__PAGE EXCERPT__:
-=-=-=-=-
Wang said the CGA is now focusing on the smuggling of eel fry which is expected to reach a peak in the lead-up to its high season from the end of this month to February.
The CGA and the Maritime Safety Agency of Japan (MSAJ) are stepping up joint efforts to stop the smuggling.
SHORTAGES
Wang said that because of acute shortages of eel fry in China due to overfishing and poaching, fry smuggled from Japan is in especially high demand in Taiwan's aquaculture industry, prompting the CGA to apply stricter measures to deter smuggling.
He said that the collaboration is an additional measure to the "An Kong" operation, a campaign to crack down on the smuggling of farm produce and fishery products launched on Nov. 1 last year by the CGA and 10 other agencies, including the Ministry of the Interior.
COOPERATION
The CGA has always maintained close cooperation with the MSAJ in exchanging information, Wang said.
Wang cited a successful raid in April in which a Taiwanese fishing boat was detained by the MSAJ on suspicion that it was smuggling eel fry in waters off Ishigaki Island in Japan's Okinawa Prefecture.
The two agencies also apprehended a Taiwanese fishing boat allegedly carrying amphetamines near Miyako Island in Okinawa, Wang said.
Under the same cooperation, authorities in Myanmar and Malaysia also seized a large haul of drugs in two cases, he said.
The CGA is also working with authorities in the US, Thailand and Hong Kong to control the growing problem of drug trafficking and drug-related crime and strengthen information exchange and cooperation, he said.
-=-=-=-=-
__GIVEN REQUEST A__: List every government agency the article on eel fry smuggling names.
__GIVEN REQUEST B__: Please quote the article on eel fry smuggling from "He said that" to "Japan's Okinawa Prefecture.".

__Recorded data__:
-=-=-=-=-
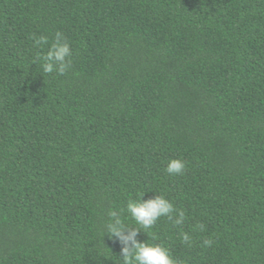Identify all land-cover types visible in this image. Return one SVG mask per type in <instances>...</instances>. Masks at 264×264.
<instances>
[{"label": "trees", "instance_id": "1", "mask_svg": "<svg viewBox=\"0 0 264 264\" xmlns=\"http://www.w3.org/2000/svg\"><path fill=\"white\" fill-rule=\"evenodd\" d=\"M142 193L185 218L140 242L264 264V0H0V264H122L104 226Z\"/></svg>", "mask_w": 264, "mask_h": 264}, {"label": "clouds", "instance_id": "2", "mask_svg": "<svg viewBox=\"0 0 264 264\" xmlns=\"http://www.w3.org/2000/svg\"><path fill=\"white\" fill-rule=\"evenodd\" d=\"M46 37L35 39V46L43 47L47 43ZM72 55L68 42L62 37V34L56 33V40L51 45L46 55L40 57L44 63L43 72H58L64 75L70 67V57ZM186 169V164L181 159H172L168 162L166 171L170 175H182ZM144 193L138 200H129L127 203V213L139 227L132 228L125 224L122 216H117V211H109V215L115 217L114 221L104 226L105 230L111 237L119 238L125 245L122 248V264H179L172 256L170 250L161 243L149 244L140 242L137 239L140 229L146 233L152 229L161 217H167L173 221V224L180 226L184 223V213L180 212V219L173 220L175 214L174 205L164 196L159 195L147 201L143 200ZM200 231L204 230L203 224L196 226ZM128 231L129 234L124 233ZM182 242L191 247L192 236L188 232H182ZM212 240H205L204 246L210 247Z\"/></svg>", "mask_w": 264, "mask_h": 264}]
</instances>
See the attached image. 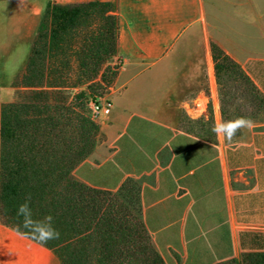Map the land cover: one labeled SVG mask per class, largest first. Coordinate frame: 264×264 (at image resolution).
-=-=-=-=-
__CORRECT RESPONSE A__:
CGA
Maritime Safety Agency of Japan (MSAJ)
Ministry of the Interior

__CORRECT RESPONSE B__:
He said that the collaboration is an additional measure to the "An Kong" operation, a campaign to crack down on the smuggling of farm produce and fishery products launched on Nov. 1 last year by the CGA and 10 other agencies, including the Ministry of the Interior.
COOPERATION
The CGA has always maintained close cooperation with the MSAJ in exchanging information, Wang said.
Wang cited a successful raid in April in which a Taiwanese fishing boat was detained by the MSAJ on suspicion that it was smuggling eel fry in waters off Ishigaki Island in Japan's Okinawa Prefecture.